→ What the exercise asks
Locate the line that contains "cancer (adenocarcinoma) tissue" in the entries below, then repeat it and every following line through the line that contains "renal cancer (adenocarcinoma)", exactly, and no others.
______
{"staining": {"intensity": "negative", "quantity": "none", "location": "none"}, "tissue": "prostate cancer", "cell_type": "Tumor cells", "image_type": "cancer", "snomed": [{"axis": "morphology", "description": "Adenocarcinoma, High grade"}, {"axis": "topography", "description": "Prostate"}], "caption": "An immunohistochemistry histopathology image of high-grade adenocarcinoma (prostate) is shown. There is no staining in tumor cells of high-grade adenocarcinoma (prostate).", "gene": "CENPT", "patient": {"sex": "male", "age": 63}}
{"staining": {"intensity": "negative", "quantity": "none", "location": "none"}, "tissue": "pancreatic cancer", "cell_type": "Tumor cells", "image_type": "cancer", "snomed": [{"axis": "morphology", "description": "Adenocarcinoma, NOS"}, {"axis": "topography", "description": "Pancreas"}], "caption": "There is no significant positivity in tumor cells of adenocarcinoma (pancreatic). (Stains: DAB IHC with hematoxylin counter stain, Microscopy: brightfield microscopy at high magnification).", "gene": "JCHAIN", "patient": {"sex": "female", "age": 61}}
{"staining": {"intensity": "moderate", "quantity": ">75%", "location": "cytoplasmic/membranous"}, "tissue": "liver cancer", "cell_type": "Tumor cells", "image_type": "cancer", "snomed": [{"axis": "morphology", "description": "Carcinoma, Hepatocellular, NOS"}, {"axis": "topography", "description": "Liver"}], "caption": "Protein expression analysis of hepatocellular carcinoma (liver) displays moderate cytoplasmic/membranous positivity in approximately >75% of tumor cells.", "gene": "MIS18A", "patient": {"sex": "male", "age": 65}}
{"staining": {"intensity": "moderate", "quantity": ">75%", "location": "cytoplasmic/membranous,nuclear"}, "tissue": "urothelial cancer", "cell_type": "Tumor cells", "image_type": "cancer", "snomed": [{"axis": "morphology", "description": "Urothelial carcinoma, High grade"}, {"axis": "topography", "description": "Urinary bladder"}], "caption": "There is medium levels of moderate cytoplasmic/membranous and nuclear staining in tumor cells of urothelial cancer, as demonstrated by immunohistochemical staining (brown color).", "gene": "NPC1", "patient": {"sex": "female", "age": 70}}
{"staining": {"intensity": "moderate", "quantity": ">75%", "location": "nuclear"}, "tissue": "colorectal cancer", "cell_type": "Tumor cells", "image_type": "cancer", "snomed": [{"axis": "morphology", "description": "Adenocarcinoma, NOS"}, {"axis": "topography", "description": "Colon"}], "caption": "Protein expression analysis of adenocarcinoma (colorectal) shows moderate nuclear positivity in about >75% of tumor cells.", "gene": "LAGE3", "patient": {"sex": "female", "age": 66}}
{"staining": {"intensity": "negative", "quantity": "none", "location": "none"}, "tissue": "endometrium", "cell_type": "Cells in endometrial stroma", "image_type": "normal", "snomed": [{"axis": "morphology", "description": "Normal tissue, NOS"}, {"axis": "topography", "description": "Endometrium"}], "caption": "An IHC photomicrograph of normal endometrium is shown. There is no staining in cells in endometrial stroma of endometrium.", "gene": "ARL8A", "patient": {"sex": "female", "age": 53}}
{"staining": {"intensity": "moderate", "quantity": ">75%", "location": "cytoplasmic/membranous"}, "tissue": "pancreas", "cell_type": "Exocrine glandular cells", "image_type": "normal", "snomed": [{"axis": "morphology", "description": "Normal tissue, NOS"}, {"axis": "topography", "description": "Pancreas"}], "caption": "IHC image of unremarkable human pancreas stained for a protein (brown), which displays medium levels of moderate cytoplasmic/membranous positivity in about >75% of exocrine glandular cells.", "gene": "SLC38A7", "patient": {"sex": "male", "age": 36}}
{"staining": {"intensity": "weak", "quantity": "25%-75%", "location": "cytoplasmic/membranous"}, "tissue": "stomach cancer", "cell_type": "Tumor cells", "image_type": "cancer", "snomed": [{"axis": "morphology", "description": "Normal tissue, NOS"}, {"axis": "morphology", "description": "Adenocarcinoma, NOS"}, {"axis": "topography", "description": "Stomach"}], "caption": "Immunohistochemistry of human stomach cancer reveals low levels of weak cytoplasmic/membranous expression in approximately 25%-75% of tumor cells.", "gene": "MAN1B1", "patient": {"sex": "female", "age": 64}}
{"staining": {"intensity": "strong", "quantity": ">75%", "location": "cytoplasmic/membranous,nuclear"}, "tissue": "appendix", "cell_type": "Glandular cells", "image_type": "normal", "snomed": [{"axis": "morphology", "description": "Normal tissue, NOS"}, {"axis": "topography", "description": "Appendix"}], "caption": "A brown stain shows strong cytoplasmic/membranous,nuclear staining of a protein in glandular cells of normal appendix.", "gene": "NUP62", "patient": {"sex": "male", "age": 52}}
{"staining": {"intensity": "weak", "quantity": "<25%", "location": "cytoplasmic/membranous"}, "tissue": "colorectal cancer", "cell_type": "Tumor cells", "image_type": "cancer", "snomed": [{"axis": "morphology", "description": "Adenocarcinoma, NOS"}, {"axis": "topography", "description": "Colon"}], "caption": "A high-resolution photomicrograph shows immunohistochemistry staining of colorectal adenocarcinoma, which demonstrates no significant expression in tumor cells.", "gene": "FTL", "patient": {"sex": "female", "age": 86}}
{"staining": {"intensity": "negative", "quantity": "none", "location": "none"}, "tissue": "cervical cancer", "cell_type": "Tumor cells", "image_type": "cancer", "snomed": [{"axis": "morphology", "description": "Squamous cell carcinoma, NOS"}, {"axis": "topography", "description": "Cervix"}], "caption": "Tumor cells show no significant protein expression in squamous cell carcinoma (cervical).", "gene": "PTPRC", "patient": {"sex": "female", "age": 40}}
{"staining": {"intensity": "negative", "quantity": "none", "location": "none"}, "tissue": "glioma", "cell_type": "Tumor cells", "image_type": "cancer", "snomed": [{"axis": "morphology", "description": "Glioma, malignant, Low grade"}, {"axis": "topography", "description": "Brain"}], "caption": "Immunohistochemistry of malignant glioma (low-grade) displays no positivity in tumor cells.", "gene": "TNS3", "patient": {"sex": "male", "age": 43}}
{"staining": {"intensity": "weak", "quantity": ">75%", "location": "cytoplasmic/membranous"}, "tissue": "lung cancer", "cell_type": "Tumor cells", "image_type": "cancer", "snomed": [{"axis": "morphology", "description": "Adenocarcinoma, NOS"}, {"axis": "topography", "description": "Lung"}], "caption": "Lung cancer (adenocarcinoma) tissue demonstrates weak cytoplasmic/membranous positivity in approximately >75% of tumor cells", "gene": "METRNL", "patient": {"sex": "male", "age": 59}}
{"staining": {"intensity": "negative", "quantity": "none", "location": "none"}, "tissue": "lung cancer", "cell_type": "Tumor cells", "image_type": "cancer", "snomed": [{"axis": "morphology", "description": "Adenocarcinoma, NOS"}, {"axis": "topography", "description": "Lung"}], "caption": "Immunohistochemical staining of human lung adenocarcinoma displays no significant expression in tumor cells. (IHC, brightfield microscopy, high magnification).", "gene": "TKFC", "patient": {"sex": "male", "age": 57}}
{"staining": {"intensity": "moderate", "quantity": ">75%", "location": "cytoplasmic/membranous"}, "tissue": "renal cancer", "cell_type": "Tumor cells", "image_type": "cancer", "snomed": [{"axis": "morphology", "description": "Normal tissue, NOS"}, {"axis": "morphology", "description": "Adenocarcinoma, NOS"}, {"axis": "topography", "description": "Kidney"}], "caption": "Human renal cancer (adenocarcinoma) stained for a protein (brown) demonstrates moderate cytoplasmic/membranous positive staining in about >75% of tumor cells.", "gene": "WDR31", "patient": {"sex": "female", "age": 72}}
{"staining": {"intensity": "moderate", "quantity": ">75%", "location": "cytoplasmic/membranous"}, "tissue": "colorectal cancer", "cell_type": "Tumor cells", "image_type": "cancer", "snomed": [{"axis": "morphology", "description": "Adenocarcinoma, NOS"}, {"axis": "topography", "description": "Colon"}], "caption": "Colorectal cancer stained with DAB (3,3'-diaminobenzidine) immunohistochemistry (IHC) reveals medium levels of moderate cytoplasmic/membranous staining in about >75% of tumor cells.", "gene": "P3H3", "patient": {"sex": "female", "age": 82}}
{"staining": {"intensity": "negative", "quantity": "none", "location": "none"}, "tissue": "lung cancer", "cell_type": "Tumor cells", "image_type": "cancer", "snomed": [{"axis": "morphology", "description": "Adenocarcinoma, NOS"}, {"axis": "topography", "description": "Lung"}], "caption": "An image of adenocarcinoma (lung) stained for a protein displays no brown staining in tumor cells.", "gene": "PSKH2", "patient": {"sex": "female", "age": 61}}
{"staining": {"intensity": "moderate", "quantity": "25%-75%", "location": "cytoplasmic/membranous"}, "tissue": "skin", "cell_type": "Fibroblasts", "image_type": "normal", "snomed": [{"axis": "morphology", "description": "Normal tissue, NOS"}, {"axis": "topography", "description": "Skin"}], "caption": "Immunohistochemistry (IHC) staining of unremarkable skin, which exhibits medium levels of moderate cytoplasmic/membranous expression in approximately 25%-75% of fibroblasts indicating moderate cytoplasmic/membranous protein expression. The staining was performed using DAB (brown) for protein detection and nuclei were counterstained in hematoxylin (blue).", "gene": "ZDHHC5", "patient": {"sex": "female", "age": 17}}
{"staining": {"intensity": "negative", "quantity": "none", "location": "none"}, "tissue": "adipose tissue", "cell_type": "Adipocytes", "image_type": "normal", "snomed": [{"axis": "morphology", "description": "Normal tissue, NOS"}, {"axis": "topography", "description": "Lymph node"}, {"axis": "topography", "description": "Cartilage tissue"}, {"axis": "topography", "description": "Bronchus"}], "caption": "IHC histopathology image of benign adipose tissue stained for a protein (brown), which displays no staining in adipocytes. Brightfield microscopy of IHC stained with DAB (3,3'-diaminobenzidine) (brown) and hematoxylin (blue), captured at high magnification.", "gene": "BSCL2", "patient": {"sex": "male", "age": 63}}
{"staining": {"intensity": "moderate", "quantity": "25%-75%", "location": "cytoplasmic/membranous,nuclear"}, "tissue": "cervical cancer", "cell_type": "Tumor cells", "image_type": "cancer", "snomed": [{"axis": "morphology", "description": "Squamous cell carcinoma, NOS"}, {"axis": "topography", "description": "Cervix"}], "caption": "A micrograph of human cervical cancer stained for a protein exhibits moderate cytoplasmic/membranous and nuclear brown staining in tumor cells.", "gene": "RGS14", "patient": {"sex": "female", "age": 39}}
______
→ Written response
{"staining": {"intensity": "weak", "quantity": ">75%", "location": "cytoplasmic/membranous"}, "tissue": "lung cancer", "cell_type": "Tumor cells", "image_type": "cancer", "snomed": [{"axis": "morphology", "description": "Adenocarcinoma, NOS"}, {"axis": "topography", "description": "Lung"}], "caption": "Lung cancer (adenocarcinoma) tissue demonstrates weak cytoplasmic/membranous positivity in approximately >75% of tumor cells", "gene": "METRNL", "patient": {"sex": "male", "age": 59}}
{"staining": {"intensity": "negative", "quantity": "none", "location": "none"}, "tissue": "lung cancer", "cell_type": "Tumor cells", "image_type": "cancer", "snomed": [{"axis": "morphology", "description": "Adenocarcinoma, NOS"}, {"axis": "topography", "description": "Lung"}], "caption": "Immunohistochemical staining of human lung adenocarcinoma displays no significant expression in tumor cells. (IHC, brightfield microscopy, high magnification).", "gene": "TKFC", "patient": {"sex": "male", "age": 57}}
{"staining": {"intensity": "moderate", "quantity": ">75%", "location": "cytoplasmic/membranous"}, "tissue": "renal cancer", "cell_type": "Tumor cells", "image_type": "cancer", "snomed": [{"axis": "morphology", "description": "Normal tissue, NOS"}, {"axis": "morphology", "description": "Adenocarcinoma, NOS"}, {"axis": "topography", "description": "Kidney"}], "caption": "Human renal cancer (adenocarcinoma) stained for a protein (brown) demonstrates moderate cytoplasmic/membranous positive staining in about >75% of tumor cells.", "gene": "WDR31", "patient": {"sex": "female", "age": 72}}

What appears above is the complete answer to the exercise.